Präsentieren sich die Kirchenburgen in Deutsch-Kreuz, Meschendorf, Bodendorf, Katzendorf und Hamruden in einem guten Zustand, und zwar aufgrund von Renovierungsmaßnahmen, für die EU-Mittel bzw. Mittel der entsprechenden HOGs zur Verfügung gestanden haben, weisen vor allem jene in Radeln und Streitfort gravierende Verfallserscheinung auf, die bereits die Grundsubstanz der Bauten betreffen und dieser große Schäden verursacht haben. Hinzu kommt, dass in diesen Gemeinden kaum noch evangelische Gläubige anzutreffen sind und die Menschen, die sich vor Ort für die Belange der Kirchenburgen und Pfarrhäuser einsetzen, den Problemen nicht gewachsen sind.

Der Star unter den Kirchenburgen bleibt jene in Deutsch-Weißkirch: Am Samstag um die Mittagszeit herrscht in der Gemeinde Hochbetrieb, zahlreiche Besucher aus dem In- und Ausland lassen sich wie gekrönte Häupter von den einheimischen Fuhrleuten über die holprigen Straßen kutschieren, sie steigen zur Burg hinauf , besuchen Kirche und Museum und lassen sich anschließend im Burg-Café bewirten. In Deutsch-Weißkirch hat man es mittlerweile gelernt, wie man sich zu vermarkten hat. Ein Glücksfall der Nachwendezeit, der allerdings den anderen umliegenden Kirchenburgen und -gemeinden sozusagen das Wasser abgräbt.

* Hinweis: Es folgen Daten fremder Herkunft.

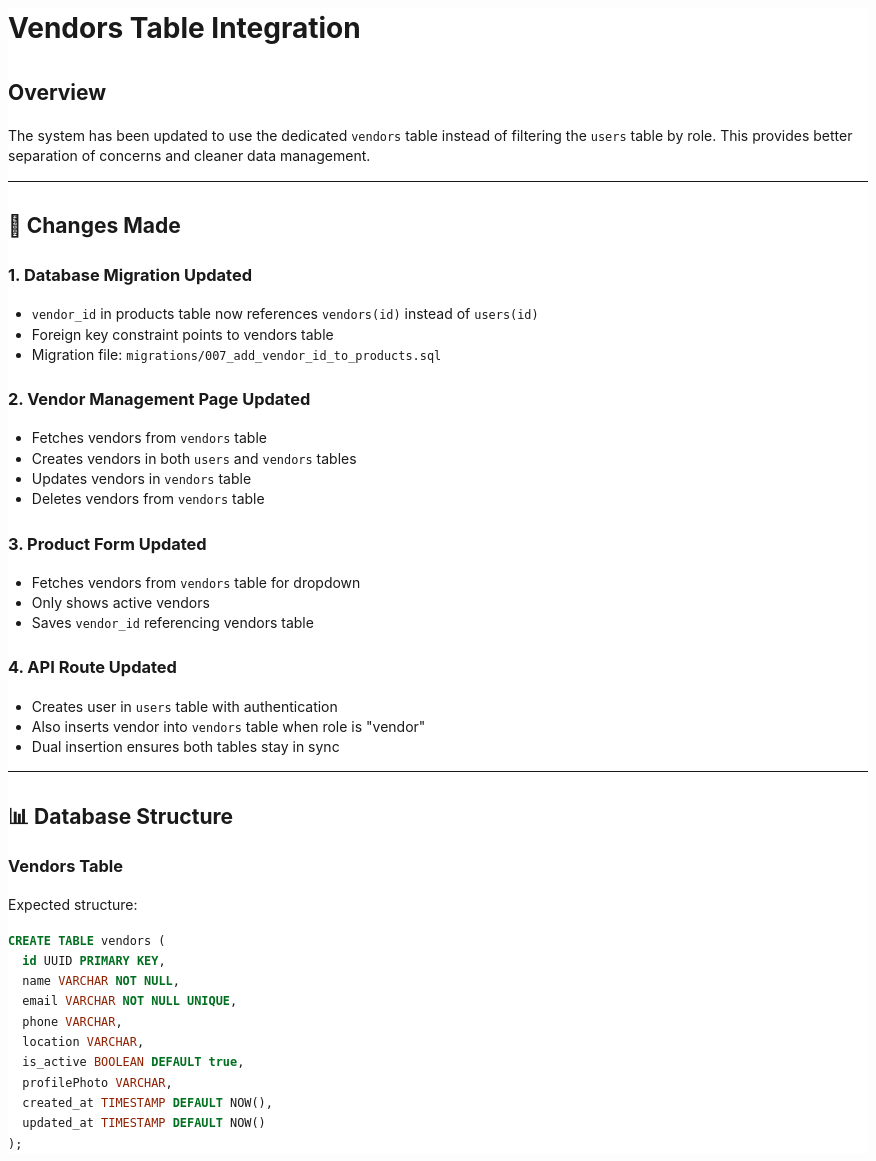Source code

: # Vendors Table Integration

## Overview

The system has been updated to use the dedicated `vendors` table instead of filtering the `users` table by role. This provides better separation of concerns and cleaner data management.

---

## 🎯 Changes Made

### 1. **Database Migration Updated**
- `vendor_id` in products table now references `vendors(id)` instead of `users(id)`
- Foreign key constraint points to vendors table
- Migration file: `migrations/007_add_vendor_id_to_products.sql`

### 2. **Vendor Management Page Updated**
- Fetches vendors from `vendors` table
- Creates vendors in both `users` and `vendors` tables
- Updates vendors in `vendors` table
- Deletes vendors from `vendors` table

### 3. **Product Form Updated**
- Fetches vendors from `vendors` table for dropdown
- Only shows active vendors
- Saves `vendor_id` referencing vendors table

### 4. **API Route Updated**
- Creates user in `users` table with authentication
- Also inserts vendor into `vendors` table when role is "vendor"
- Dual insertion ensures both tables stay in sync

---

## 📊 Database Structure

### Vendors Table

Expected structure:
```sql
CREATE TABLE vendors (
  id UUID PRIMARY KEY,
  name VARCHAR NOT NULL,
  email VARCHAR NOT NULL UNIQUE,
  phone VARCHAR,
  location VARCHAR,
  is_active BOOLEAN DEFAULT true,
  profilePhoto VARCHAR,
  created_at TIMESTAMP DEFAULT NOW(),
  updated_at TIMESTAMP DEFAULT NOW()
);
```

Erbaulich für die Seele ist der Gottesdienst im Gemeinderaum in Reps: Dechant Dr. Daniel Zikeli feiert mit der Gemeinde und deren Gäste den Gottesdienst zum Sonntag Rogate, der zugleich als Muttertag begangen wird. Im Anschluss daran findet ein Gespräch zwischen den Mitgliedern des Kronstädter Bezirkskonsistoriums und den geladenen Kuratoren bzw. Ansprechpersonen der Gemeinden Reps, Schweischer, Streitfort, Stein und Draas statt. Spätestens jetzt wird einem klar: Hier geht es nicht mehr nur um den Erhalt von Gebäuden und Steinen, sondern es geht um die Nöte, Sorgen und Ängste der wenigen verbliebenen Gemeindeglieder.
Man ist sich bei der Ankunft in Kronstadt einig, dass man, an den Arbeitstisch zurückgekehrt, anhand der gewonnenen Einsichten ganz neue Prioritäten setzen muss, um den vielfachen Problemen des Repser Ländchens und darüber hinaus des ganzen Kronstädter Kirchenbezirks gerecht werden zu können.